Так начался второй, победоносный, этап в жизни Еньо: комендант села, инструктор райкома, секретарь сельсовета и, наконец, бездельник, отовсюду уволенный и принудительно отправленный на пенсию, повенчавшийся с рюмкой и питавшийся злобой. В редкие трезвые часы Еньо слонялся по обветшалому отцовскому дому или шел в город, тяжелым взглядом смотрел на проходящих женщин, готовый на преступление или неслыханно вызывающий поступок, бродил вокруг тех мест, где когда-то работал, пока приступ гнева не толкал его в первую попавшуюся забегаловку. Оттуда его нередко выводили или даже вышвыривали, потому что он вечно затевал свары. Бывали дни, когда он, жестоко избитый, грязный, оборванный, иногда босой на одну ногу, скитался по городским улочкам, стоически сжав губы и глядя в землю. С горем пополам возвращался в село, вваливался в пивную и с порога начинал обвинительную речь. Под его словесную секиру попадало все — и власть, которая заиграла отбой под первой же крутизной, и местное начальство, перечисляемое поименно, которое только разъезжает на машинах и пугает деревенских гусей, и милиция, которая занимается агитацией вместо того, чтобы насаждать — это было его любимое словечко — страх и порядок, и даже западный пролетариат, так его и разэтак, который поднимает вой до небес из-за каких-то грошей, а наши люди поджали хвосты и смотрят ему в рот… Это попахивает троцкизмом, с пониманием дела судил старый учитель Манол, бывший социал-демократ и «тесняк»[2]. Да какой там троцкизм, возражали ему, знаем мы, какая болячка у него зудит, власти ему хочется, да боле не дают, вот где собака зарыта…

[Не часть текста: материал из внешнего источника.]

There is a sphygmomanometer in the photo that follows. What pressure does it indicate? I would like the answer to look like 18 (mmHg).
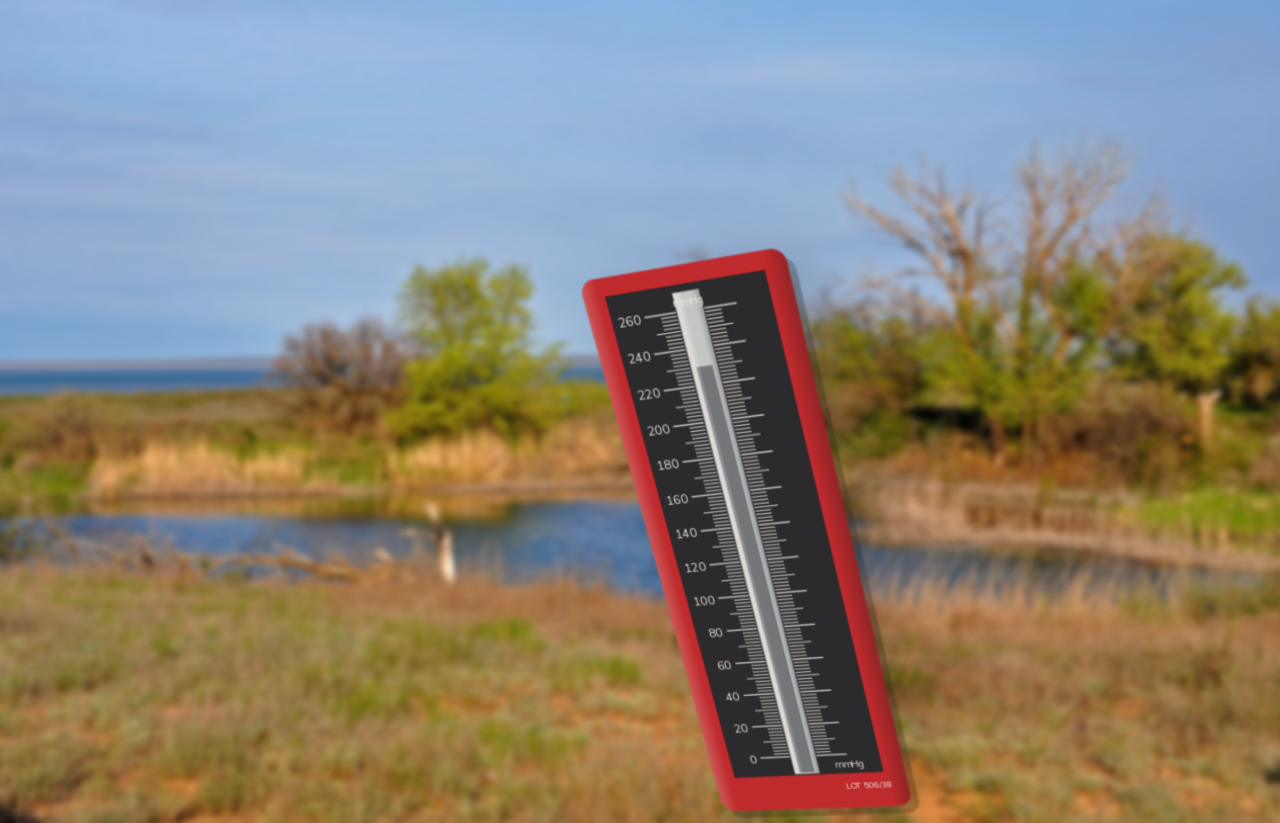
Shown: 230 (mmHg)
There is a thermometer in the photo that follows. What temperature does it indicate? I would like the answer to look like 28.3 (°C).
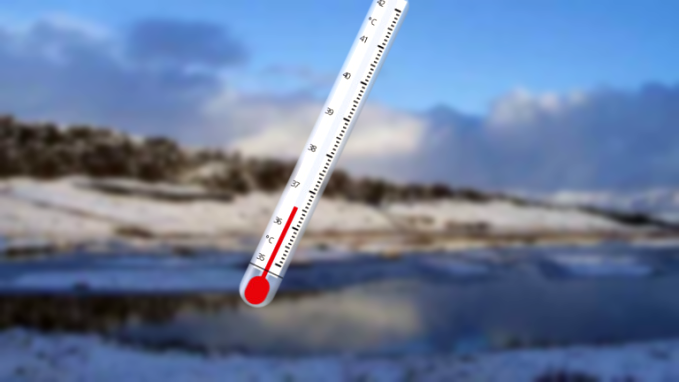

Обе стороны были в чем-то правы, хотя дело было несколько сложнее. Еще в тюрьме и на инструкторской работе Еньо завел двух-трех товарищей, единомышленников и покровителей, с одним из которых, Топалой, особенно сблизился. Иван Крыстев по прозвищу Топала был мучеником революционной борьбы, около девяти лет жизни провел в застенках. Суровой была душа этого человека, суровыми были и его мысли. Серьезного образования он не получил, зато нахватался поверхностных и разрозненных знаний, почерпнутых где придется. После победы он занимал в городе ответственные посты, с которых жизнь его оттеснила, особенно после перемен — их Топала не ждал и не пожелал принять по сердцу, по совести. Ранним-тревожным мартом пятьдесят третьего года он плакал как ребенок, готовый отдать душу, чтобы оживить великого мертвеца. Сердце его разрывалось, будто он потерял родное дитя, и в то же время проходило последнюю закалку горем: никогда ранее Топала не был так яростен в своей вере, так необузданно дик в порывах и так дальновиден в предчувствиях. Вскоре по адресу легендарного покойника посыпались неслыханные обвинения, а в жизни наступили невиданные перемены. Все это вывело Топалу из равновесия. Еньо слушал его ночи напролет, то раскрыв рот, то стиснув зубы, и слова возмущения западали ему глубоко в душу, оседая где-то в извилинах неглубокого ума. Топала говорил о самом страшном — об отступлении…

И когда под метлу попал Топала, которого, хоть и с орденом, преждевременно выпроводили на пенсию, — Еньо за одну ночь вырос в собственных глазах: значит его тоже преследуют не случайно, — и сам себе показался героем. Не откуда-нибудь, а с дачки Топали он являлся в сельскую пивную, чтобы в угрозах и брани излить больную душу…

Вечером, когда усталая после прогулки Елица заснула, Нягол достал свой дневник. Коротко записал разговор с Мальо, особенно его точные суждения. В столице многое выглядит иначе, совсем не так, как здесь. А ведь завтра ему спешно лететь в эту самую столицу… Вспомнился вопрос Елицы, который она задала по дороге в село. Странно, эта девочка угадывает его душевные раны, не постигнутую им и, пожалуй, непостижимую формулу его одинокой жизни.

Рука сама собой вывела: щеголяющий знаниями. Это ему понравилось. Таким он был в молодости. Искусство, писала рука, как и любовь, начинается с чувства, а не с разума. Тогда я этого не знал и явился на свидание с ним, щеголяя знаниями, наивностью в больших вопросах и небрежностью в повседневных вещах, которые считал мелочами. Нет, брат, это не мелочи. Почти все великие книги в свое время казались немного наивными, и лишь со временем становилась понятна их мудрость, и это не случайно. В моих же — серьезности хоть отбавляй, и тем не менее они наивны уже сейчас. Вот что следовало ответить Е.